As the world mourns Pope Francis and considers his legacy, a lot of the discussion is about borders: his insistence on the dignity of migrants and refugees who cross political borders, his troubling of the traditional borders of who is in and out of the church and its hierarchy. But the border that I’m thinking about the most is the border between faith and the world, between devotion and daily living, between doctrine and everything else. Though he faced criticism for “getting involved in politics,” Francis was insistent that faith can and should touch everything of a believer’s existence.
Though we love to see him as a revolutionary, this wasn’t a novel proposition. The 125+ year history of Catholic Social Teaching has made the same point: our beliefs about God affect our beliefs about human dignity, and these beliefs about people must affect the ways we behave personally and politically. Francis’s major contribution to Catholic Social Teaching was Laudato Si’, his encyclical on care for our common home. But this document called for more than recycling and picking up litter: it called for individual conversion, a change of heart by which we would be formed into people whose entire lives resist the abstract forces that encourage ecological destruction.

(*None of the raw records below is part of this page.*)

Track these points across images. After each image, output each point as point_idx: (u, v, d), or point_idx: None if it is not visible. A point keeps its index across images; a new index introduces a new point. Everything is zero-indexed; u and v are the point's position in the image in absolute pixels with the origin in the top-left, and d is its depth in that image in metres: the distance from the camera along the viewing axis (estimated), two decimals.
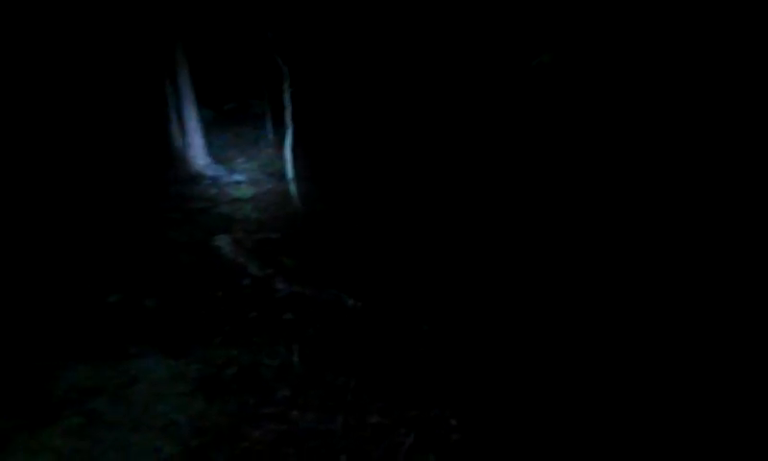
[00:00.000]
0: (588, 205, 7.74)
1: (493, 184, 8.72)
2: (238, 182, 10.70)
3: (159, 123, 12.35)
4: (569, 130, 8.90)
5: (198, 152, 11.29)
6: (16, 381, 4.84)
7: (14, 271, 6.98)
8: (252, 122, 13.49)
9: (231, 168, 11.42)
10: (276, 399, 4.84)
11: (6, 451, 4.08)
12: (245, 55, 12.59)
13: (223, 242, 8.01)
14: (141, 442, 4.28)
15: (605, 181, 7.98)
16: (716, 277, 6.09)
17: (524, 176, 8.54)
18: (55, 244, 7.81)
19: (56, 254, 7.53)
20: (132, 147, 12.01)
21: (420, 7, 10.96)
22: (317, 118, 11.83)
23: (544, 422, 4.52)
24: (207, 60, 13.28)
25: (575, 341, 5.43)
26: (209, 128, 12.16)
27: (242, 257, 7.58)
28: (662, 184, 7.66)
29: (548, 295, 6.18)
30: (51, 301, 6.33)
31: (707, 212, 7.04)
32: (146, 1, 10.82)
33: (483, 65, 9.79)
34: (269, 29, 9.47)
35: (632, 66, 8.65)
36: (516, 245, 7.28)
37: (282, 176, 9.76)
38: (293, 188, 9.32)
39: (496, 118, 9.43)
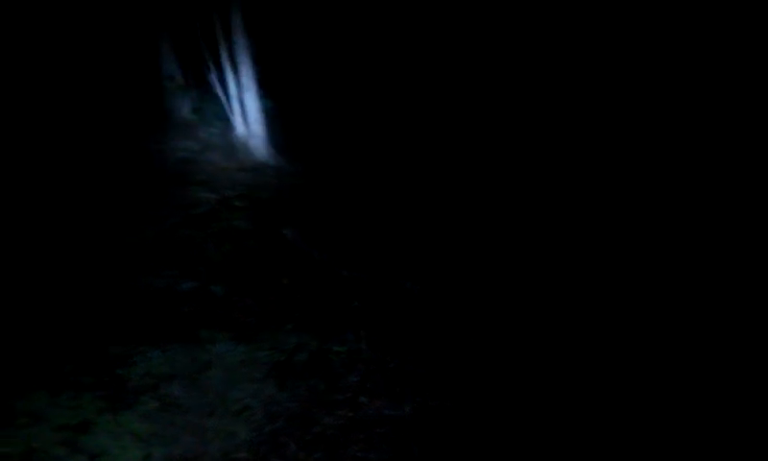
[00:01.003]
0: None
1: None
2: None
3: (222, 113, 12.61)
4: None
5: (260, 141, 11.42)
6: (96, 367, 5.00)
7: (93, 258, 7.23)
8: None
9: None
10: (346, 385, 4.87)
11: (91, 433, 4.23)
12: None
13: (288, 230, 8.10)
14: (216, 426, 4.37)
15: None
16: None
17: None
18: (129, 231, 8.07)
19: (129, 242, 7.77)
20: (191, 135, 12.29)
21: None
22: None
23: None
24: None
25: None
26: None
27: (305, 244, 7.64)
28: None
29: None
30: (124, 288, 6.53)
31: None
32: None
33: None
34: None
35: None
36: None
37: None
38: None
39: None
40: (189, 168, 10.93)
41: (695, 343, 5.18)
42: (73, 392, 4.67)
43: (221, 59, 11.76)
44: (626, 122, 8.79)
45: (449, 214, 8.20)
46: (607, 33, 9.23)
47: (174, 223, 8.42)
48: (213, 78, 12.50)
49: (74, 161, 9.72)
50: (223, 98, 12.30)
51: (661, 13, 8.80)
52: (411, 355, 5.20)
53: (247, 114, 11.54)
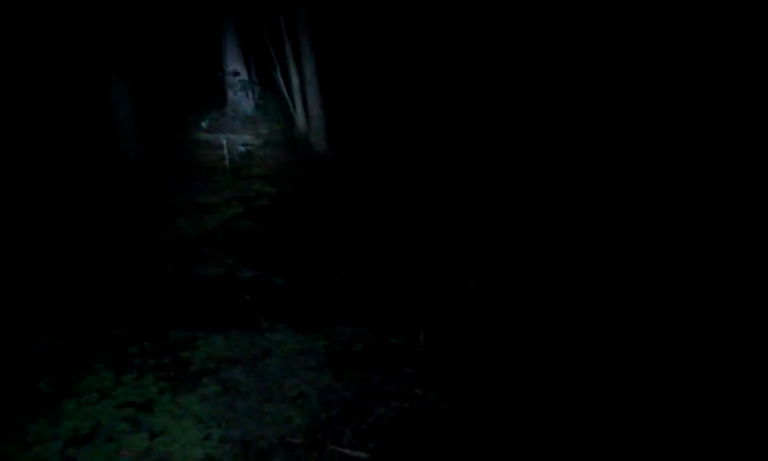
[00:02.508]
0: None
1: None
2: None
3: (283, 109, 12.84)
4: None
5: (320, 137, 11.56)
6: (159, 350, 5.16)
7: (157, 246, 7.46)
8: None
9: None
10: (401, 377, 4.87)
11: (153, 413, 4.36)
12: None
13: (345, 224, 8.18)
14: (273, 411, 4.44)
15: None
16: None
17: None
18: (193, 222, 8.30)
19: (192, 233, 7.99)
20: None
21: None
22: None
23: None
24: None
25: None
26: None
27: (364, 239, 7.70)
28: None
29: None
30: (187, 275, 6.72)
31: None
32: None
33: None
34: None
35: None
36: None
37: None
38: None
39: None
40: (250, 162, 11.16)
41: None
42: (137, 372, 4.82)
43: (285, 57, 11.99)
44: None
45: (501, 210, 8.13)
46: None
47: (236, 214, 8.61)
48: (276, 75, 12.75)
49: (144, 146, 10.03)
50: (285, 95, 12.53)
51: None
52: (468, 351, 5.18)
53: (308, 111, 11.70)
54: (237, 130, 12.62)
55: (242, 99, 13.57)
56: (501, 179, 9.09)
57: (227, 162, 10.81)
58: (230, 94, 13.54)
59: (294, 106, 12.13)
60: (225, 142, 11.38)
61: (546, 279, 6.41)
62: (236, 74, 13.33)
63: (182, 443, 4.08)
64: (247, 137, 12.26)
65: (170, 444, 4.07)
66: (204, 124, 12.37)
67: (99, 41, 9.13)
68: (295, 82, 11.94)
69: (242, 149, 11.48)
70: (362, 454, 4.02)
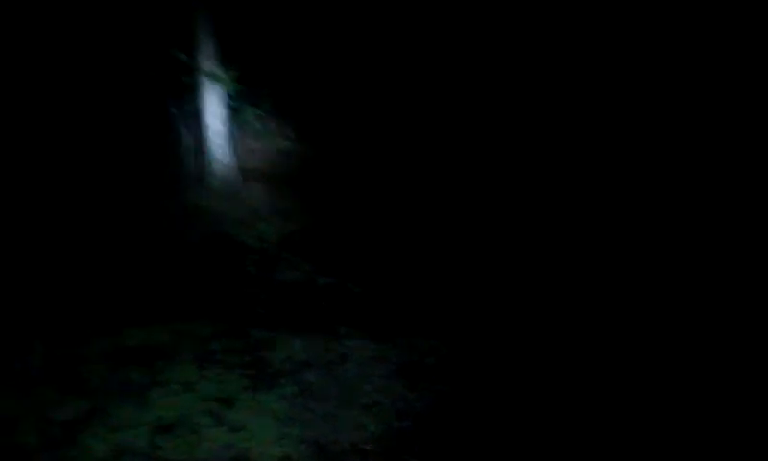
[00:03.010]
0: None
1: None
2: None
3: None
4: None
5: None
6: (242, 349, 5.35)
7: (235, 254, 7.73)
8: None
9: None
10: (472, 390, 4.88)
11: (233, 409, 4.54)
12: None
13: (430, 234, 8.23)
14: (348, 417, 4.54)
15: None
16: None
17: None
18: (271, 227, 8.55)
19: (269, 239, 8.23)
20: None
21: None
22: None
23: None
24: None
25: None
26: None
27: (443, 249, 7.73)
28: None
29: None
30: (267, 280, 6.94)
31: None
32: None
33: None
34: None
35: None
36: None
37: None
38: None
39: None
40: (332, 168, 11.35)
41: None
42: (220, 368, 5.03)
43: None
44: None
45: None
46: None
47: (316, 219, 8.80)
48: None
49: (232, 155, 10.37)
50: None
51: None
52: (547, 370, 5.13)
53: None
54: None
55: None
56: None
57: (310, 169, 11.05)
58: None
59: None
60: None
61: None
62: None
63: (260, 440, 4.23)
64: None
65: (249, 440, 4.23)
66: (290, 132, 12.69)
67: (194, 42, 9.48)
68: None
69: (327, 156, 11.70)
70: None
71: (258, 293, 6.60)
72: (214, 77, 9.44)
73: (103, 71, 10.26)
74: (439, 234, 8.23)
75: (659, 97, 8.57)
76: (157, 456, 4.06)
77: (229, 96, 9.91)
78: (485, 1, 10.68)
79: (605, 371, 5.09)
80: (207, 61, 9.47)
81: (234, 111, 10.72)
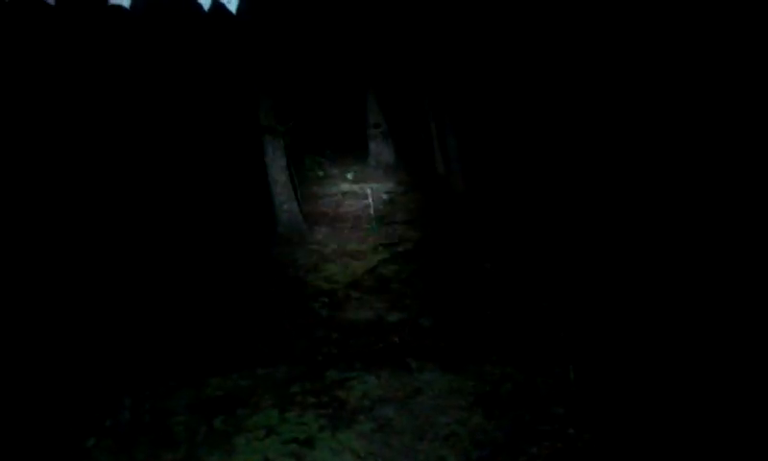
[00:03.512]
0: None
1: None
2: None
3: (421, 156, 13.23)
4: None
5: (458, 178, 11.74)
6: (319, 389, 5.48)
7: (302, 295, 7.93)
8: None
9: None
10: (552, 416, 4.84)
11: (315, 448, 4.65)
12: None
13: (487, 262, 8.24)
14: (426, 450, 4.57)
15: None
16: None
17: None
18: (341, 269, 8.74)
19: (339, 279, 8.41)
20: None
21: None
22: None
23: None
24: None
25: None
26: None
27: (506, 277, 7.72)
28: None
29: None
30: (338, 319, 7.10)
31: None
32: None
33: None
34: None
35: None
36: None
37: None
38: None
39: None
40: (394, 208, 11.54)
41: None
42: (299, 410, 5.16)
43: (423, 109, 12.43)
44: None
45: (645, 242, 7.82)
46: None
47: (382, 259, 8.95)
48: (414, 125, 13.22)
49: (296, 199, 10.71)
50: (424, 144, 12.95)
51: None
52: (623, 389, 5.04)
53: (446, 157, 11.98)
54: (380, 178, 13.13)
55: (383, 149, 14.12)
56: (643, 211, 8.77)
57: (371, 210, 11.27)
58: (372, 146, 14.14)
59: (433, 152, 12.48)
60: (369, 191, 11.88)
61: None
62: (377, 126, 13.93)
63: None
64: (389, 185, 12.72)
65: None
66: (349, 175, 13.02)
67: (254, 101, 9.94)
68: (434, 130, 12.31)
69: (385, 197, 11.92)
70: None
71: (330, 334, 6.75)
72: (273, 130, 9.81)
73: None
74: (503, 263, 8.26)
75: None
76: None
77: (289, 146, 10.26)
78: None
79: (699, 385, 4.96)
80: (266, 117, 9.86)
81: (295, 161, 11.11)
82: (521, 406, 4.99)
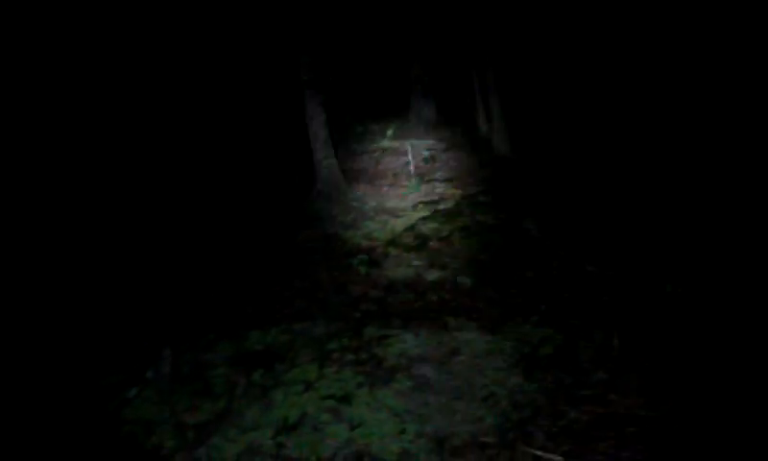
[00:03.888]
0: None
1: None
2: None
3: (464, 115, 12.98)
4: None
5: (501, 138, 11.52)
6: (357, 346, 5.47)
7: (340, 251, 7.90)
8: None
9: None
10: (593, 381, 4.73)
11: (352, 405, 4.64)
12: None
13: (530, 223, 8.09)
14: (465, 410, 4.53)
15: None
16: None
17: None
18: (378, 225, 8.69)
19: (377, 236, 8.35)
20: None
21: None
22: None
23: None
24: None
25: None
26: None
27: (548, 238, 7.57)
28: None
29: None
30: (376, 276, 7.06)
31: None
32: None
33: None
34: None
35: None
36: None
37: None
38: None
39: None
40: (434, 166, 11.40)
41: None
42: (337, 367, 5.16)
43: (467, 65, 12.15)
44: None
45: (694, 206, 7.55)
46: None
47: (421, 217, 8.86)
48: (456, 82, 12.95)
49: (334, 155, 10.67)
50: (466, 101, 12.68)
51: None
52: (666, 356, 4.91)
53: (490, 115, 11.73)
54: (421, 135, 12.96)
55: (424, 105, 13.90)
56: (691, 172, 8.47)
57: (411, 167, 11.14)
58: (413, 101, 13.93)
59: (476, 110, 12.23)
60: (409, 148, 11.74)
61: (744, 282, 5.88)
62: (419, 80, 13.70)
63: (380, 435, 4.30)
64: (430, 142, 12.55)
65: (368, 436, 4.31)
66: (389, 132, 12.87)
67: (295, 56, 9.83)
68: (477, 87, 12.05)
69: (426, 153, 11.77)
70: (556, 457, 3.98)
71: (368, 291, 6.72)
72: (314, 84, 9.70)
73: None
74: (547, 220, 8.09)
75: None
76: (283, 455, 4.21)
77: (329, 102, 10.15)
78: None
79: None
80: (307, 71, 9.75)
81: (336, 116, 11.01)
82: (562, 369, 4.89)
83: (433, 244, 7.95)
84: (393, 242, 8.10)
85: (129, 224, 8.42)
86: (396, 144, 12.50)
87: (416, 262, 7.42)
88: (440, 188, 10.17)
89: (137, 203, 8.86)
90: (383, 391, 4.80)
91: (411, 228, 8.50)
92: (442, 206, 9.26)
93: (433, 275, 7.03)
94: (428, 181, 10.54)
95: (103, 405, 4.88)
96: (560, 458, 3.96)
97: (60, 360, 5.55)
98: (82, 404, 4.90)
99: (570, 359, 5.02)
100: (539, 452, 4.03)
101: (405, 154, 11.69)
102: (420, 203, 9.52)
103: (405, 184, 10.49)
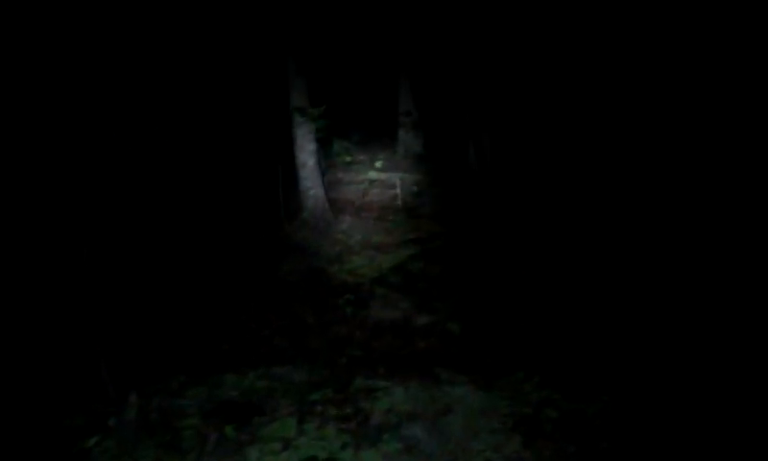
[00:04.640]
0: None
1: None
2: None
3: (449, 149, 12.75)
4: None
5: (489, 174, 11.19)
6: (342, 399, 5.05)
7: (325, 292, 7.50)
8: None
9: None
10: (599, 450, 4.37)
11: None
12: None
13: (527, 269, 7.76)
14: None
15: None
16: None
17: None
18: (365, 262, 8.30)
19: (363, 272, 7.97)
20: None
21: None
22: None
23: None
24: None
25: None
26: None
27: (541, 278, 7.24)
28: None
29: None
30: (362, 319, 6.67)
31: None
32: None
33: None
34: None
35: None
36: None
37: None
38: None
39: None
40: (423, 201, 11.07)
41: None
42: (319, 421, 4.73)
43: (455, 101, 11.90)
44: None
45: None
46: None
47: (410, 255, 8.49)
48: (445, 117, 12.73)
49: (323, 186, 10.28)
50: (456, 135, 12.43)
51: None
52: (683, 423, 4.55)
53: (478, 150, 11.47)
54: (409, 168, 12.64)
55: (413, 139, 13.64)
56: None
57: (399, 201, 10.81)
58: (402, 134, 13.66)
59: (466, 145, 11.97)
60: (398, 181, 11.41)
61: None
62: (408, 114, 13.44)
63: None
64: (418, 176, 12.23)
65: None
66: (377, 163, 12.54)
67: (285, 85, 9.50)
68: (467, 121, 11.82)
69: (414, 188, 11.45)
70: None
71: (354, 332, 6.33)
72: (304, 112, 9.37)
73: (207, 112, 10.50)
74: (538, 267, 7.76)
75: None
76: None
77: (318, 130, 9.81)
78: None
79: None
80: (298, 98, 9.43)
81: (323, 145, 10.66)
82: (565, 437, 4.51)
83: (421, 285, 7.58)
84: (380, 280, 7.72)
85: (98, 247, 7.90)
86: (383, 176, 12.14)
87: (403, 304, 7.04)
88: (428, 224, 9.82)
89: (111, 223, 8.34)
90: (369, 452, 4.38)
91: (399, 267, 8.12)
92: (430, 245, 8.89)
93: (422, 319, 6.65)
94: (416, 217, 10.19)
95: (64, 450, 4.40)
96: None
97: (24, 393, 5.05)
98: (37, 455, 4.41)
99: (573, 424, 4.64)
100: None
101: (393, 186, 11.36)
102: (409, 240, 9.15)
103: (393, 219, 10.13)
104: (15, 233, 6.39)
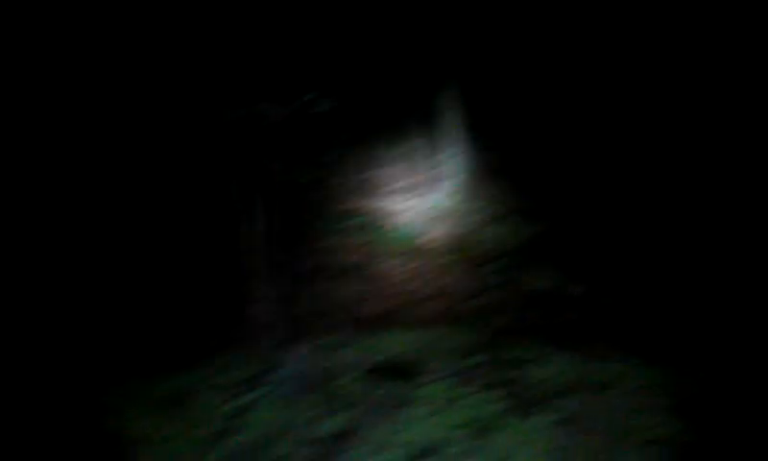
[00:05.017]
0: None
1: None
2: None
3: None
4: None
5: None
6: (495, 368, 5.05)
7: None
8: None
9: None
10: None
11: (495, 432, 4.27)
12: None
13: None
14: (620, 456, 4.02)
15: None
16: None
17: None
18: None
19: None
20: None
21: None
22: None
23: None
24: None
25: None
26: None
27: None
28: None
29: None
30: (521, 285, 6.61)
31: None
32: None
33: None
34: None
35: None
36: None
37: None
38: None
39: None
40: None
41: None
42: (476, 386, 4.76)
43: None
44: None
45: None
46: None
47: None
48: None
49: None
50: None
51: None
52: None
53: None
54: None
55: None
56: None
57: None
58: None
59: None
60: None
61: None
62: None
63: None
64: None
65: None
66: None
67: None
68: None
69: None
70: None
71: (506, 302, 6.28)
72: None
73: None
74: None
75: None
76: None
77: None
78: None
79: None
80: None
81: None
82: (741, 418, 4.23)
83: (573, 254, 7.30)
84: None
85: None
86: None
87: (555, 273, 6.80)
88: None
89: None
90: (524, 423, 4.34)
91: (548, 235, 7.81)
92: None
93: (575, 289, 6.45)
94: None
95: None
96: None
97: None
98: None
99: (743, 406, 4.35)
100: None
101: None
102: None
103: None
104: None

We should reset our relationship with technology so that we don’t lost sight of the primacy of human and divine relationship in our lives. We should critique our obsession with speed and efficiency so that we don’t measure people and time solely by what they accomplish in the eyes of the world. We should make space in our lives in which God might reveal to us our identity as treasured and irreplaceable children, so that we don’t rush to define ourselves by the things we consume. When our faith infuses who we are, it touches everything else. Time will tell what Pope Francis’s legacy is, but I suspect it will include the gift he had for connecting faith in Jesus Christ to the specific challenges of the world today, and his recognition that the conversion required to heal our world comes from the heart and spills out everywhere.